# TASK DETAILS
Your task is to repeat the entries exactly from their first line through the line with "provided? | N/A |", and to stop there.

# SOURCE MATERIAL
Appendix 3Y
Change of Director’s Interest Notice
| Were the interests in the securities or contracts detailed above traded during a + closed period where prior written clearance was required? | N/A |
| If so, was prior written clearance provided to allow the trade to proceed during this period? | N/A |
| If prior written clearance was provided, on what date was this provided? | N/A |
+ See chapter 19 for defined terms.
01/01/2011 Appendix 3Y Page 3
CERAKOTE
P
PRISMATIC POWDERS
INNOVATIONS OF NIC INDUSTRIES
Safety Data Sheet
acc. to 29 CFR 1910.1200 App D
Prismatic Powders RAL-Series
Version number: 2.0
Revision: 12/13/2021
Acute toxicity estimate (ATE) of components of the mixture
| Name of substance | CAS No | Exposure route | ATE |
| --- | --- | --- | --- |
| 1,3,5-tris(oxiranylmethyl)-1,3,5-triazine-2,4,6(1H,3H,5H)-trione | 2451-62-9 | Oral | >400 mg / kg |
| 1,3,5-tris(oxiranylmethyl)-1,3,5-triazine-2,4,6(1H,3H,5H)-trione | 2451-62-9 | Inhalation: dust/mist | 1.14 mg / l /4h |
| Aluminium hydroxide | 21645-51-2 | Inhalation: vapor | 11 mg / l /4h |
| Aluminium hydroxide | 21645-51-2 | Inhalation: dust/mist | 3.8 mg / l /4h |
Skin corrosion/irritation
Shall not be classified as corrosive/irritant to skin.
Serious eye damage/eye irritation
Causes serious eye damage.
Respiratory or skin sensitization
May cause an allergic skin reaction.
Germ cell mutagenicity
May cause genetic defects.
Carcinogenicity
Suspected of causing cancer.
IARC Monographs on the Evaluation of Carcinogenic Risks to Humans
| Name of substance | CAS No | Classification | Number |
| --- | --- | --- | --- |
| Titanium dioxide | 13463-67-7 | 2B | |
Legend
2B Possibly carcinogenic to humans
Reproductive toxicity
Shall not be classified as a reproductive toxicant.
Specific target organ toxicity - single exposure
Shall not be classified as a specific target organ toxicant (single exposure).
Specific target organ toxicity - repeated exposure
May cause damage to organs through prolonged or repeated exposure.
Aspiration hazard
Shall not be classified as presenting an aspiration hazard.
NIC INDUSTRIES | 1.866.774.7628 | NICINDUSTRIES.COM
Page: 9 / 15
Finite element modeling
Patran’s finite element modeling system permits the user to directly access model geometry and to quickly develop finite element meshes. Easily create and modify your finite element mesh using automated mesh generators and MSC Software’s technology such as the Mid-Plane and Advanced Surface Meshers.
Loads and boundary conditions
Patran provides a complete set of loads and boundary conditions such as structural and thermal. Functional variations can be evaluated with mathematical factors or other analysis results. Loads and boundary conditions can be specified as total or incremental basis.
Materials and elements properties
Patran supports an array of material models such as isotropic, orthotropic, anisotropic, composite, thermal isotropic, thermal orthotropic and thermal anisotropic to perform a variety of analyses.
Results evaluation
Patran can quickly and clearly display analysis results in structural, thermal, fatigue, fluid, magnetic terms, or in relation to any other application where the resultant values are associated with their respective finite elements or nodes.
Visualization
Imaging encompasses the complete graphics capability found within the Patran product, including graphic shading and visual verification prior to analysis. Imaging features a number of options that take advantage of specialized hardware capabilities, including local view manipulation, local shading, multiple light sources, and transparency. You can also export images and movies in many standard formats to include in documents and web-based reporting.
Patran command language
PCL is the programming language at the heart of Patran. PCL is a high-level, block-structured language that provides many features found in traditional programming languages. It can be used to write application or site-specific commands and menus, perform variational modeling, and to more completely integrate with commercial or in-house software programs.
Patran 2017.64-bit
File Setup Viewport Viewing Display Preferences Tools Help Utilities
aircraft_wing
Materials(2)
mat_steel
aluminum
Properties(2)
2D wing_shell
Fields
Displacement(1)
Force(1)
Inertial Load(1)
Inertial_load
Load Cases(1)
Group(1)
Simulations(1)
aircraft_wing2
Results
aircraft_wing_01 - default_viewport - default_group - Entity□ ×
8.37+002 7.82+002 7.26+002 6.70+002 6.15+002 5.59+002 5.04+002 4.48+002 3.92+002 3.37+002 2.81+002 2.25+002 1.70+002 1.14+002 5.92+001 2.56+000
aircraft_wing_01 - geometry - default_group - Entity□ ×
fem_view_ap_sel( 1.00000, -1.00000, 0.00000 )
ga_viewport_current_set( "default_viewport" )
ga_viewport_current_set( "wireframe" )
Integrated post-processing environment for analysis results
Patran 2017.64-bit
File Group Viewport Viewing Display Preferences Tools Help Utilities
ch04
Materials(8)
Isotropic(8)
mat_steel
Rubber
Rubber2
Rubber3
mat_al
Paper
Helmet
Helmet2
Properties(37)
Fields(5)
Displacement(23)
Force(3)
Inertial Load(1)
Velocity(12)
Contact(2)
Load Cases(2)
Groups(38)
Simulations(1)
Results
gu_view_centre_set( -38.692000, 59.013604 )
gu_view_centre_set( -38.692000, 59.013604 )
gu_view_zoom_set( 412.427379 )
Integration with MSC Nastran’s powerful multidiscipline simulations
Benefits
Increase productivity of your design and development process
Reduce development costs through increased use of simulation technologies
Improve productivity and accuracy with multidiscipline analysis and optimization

# RESPONSE TO THE EXERCISE
Appendix 3Y
Change of Director’s Interest Notice
| Were the interests in the securities or contracts detailed above traded during a + closed period where prior written clearance was required? | N/A |
| If so, was prior written clearance provided to allow the trade to proceed during this period? | N/A |
| If prior written clearance was provided, on what date was this provided? | N/A |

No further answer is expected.